To verify the impact of prototype mutual consistency learning and mutual supervision learning on the entire framework, we conducted ablation studies on CVC-ClinicDB. We designed a method to use the MT framework, replacing consistency loss with the proposed prototype mutual consistency learning, referred to as Prototype-MT. The proposed method utilizes mutual learning between the two branches, where both the supervision and consistency losses have two parts. We designed an experiment to explore the impact of the two parts on the overall network, proposing three framework structures based on our network framework for ablation experiments under 10% labeled data settings: PMCL-B1 uses the loss of the branch above, ; PMCL-B2 uses the loss of the branch below, ; and PMCL combines the two branch losses.

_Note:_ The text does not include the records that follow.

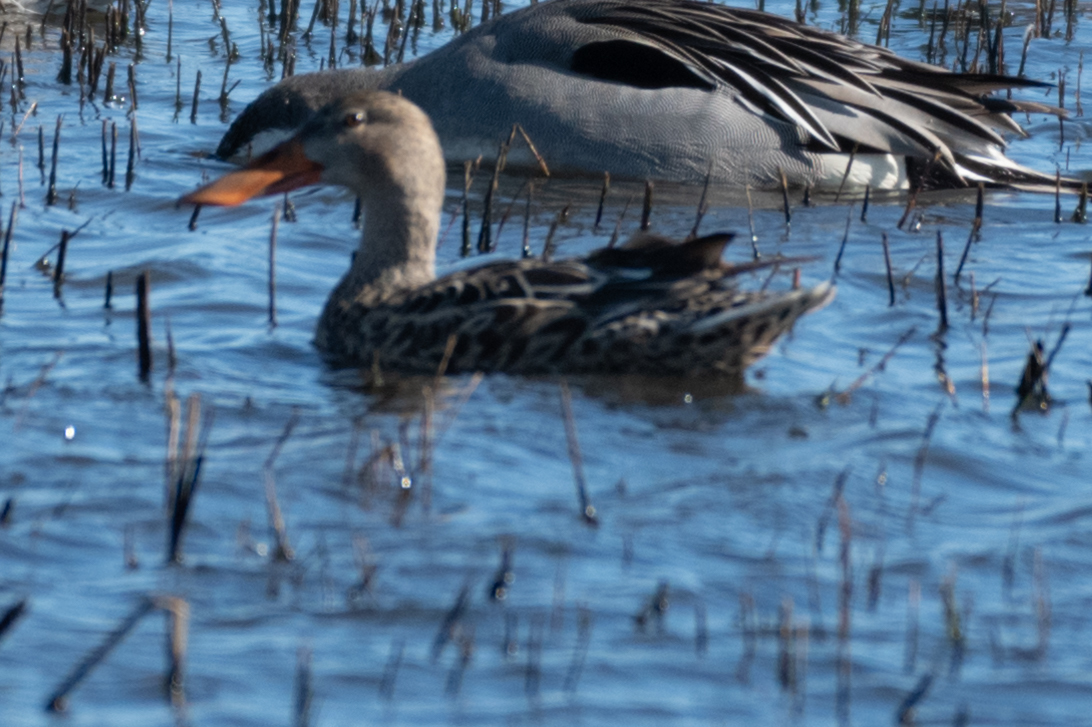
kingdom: Animalia
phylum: Chordata
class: Aves
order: Anseriformes
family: Anatidae
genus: Anas
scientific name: Anas acuta
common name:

In Table 5, it can be observed that the performance of Prototype-MT is better than that of MT, which indicates that prototype mutual consistency learning can more effectively utilize unlabeled data and learn more reliable and rich knowledge from it. Moreover, the performance of PMCL significantly exceeds that of PMCL-B1 and PMCL-B2, which means that the two branches obtain better performance through mutual learning. The ablation experiments show that our mutual learning framework can learn rich information from both branches and effectively improve network performance.

5. Conclusion

We investigated common methods for semisupervised medical image segmentation and proposed the PMCL framework. Through experiments on these three datasets, it can be found that when using a small number of labeled images, the PMCL framework has a greater improvement than other methods. This is because the proportion of labeled data is smaller, the semisupervised method can utilize less reliable information, and the proportion of unlabeled data is higher. Therefore, the semisupervised method can extract more information from unlabeled data. At this point, different semisupervised learning methods have significant differences in their ability to extract information, resulting in significant differences in the final results.

From the experiment, it can be seen that the PMCL method can more fully utilize unlabeled images to improve network performance compared to other semisupervised methods. The proposed method makes full use of a mutual learning framework to improve its performance and robustness. We designed prototype mutual consistency learning to obtain more reliable consistency loss for unlabeled images and supervision mutual learning for labeled images. Experiments demonstrated that our method has potential in semisupervised segmentation tasks.

Data Availability

The data that support the findings of this study are available on request from the corresponding author.

Conflicts of Interest

The authors declare that they have no conflicts of interest.

Acknowledgments

This work was supported by the National Natural Science Foundation of China (grant number 62176181).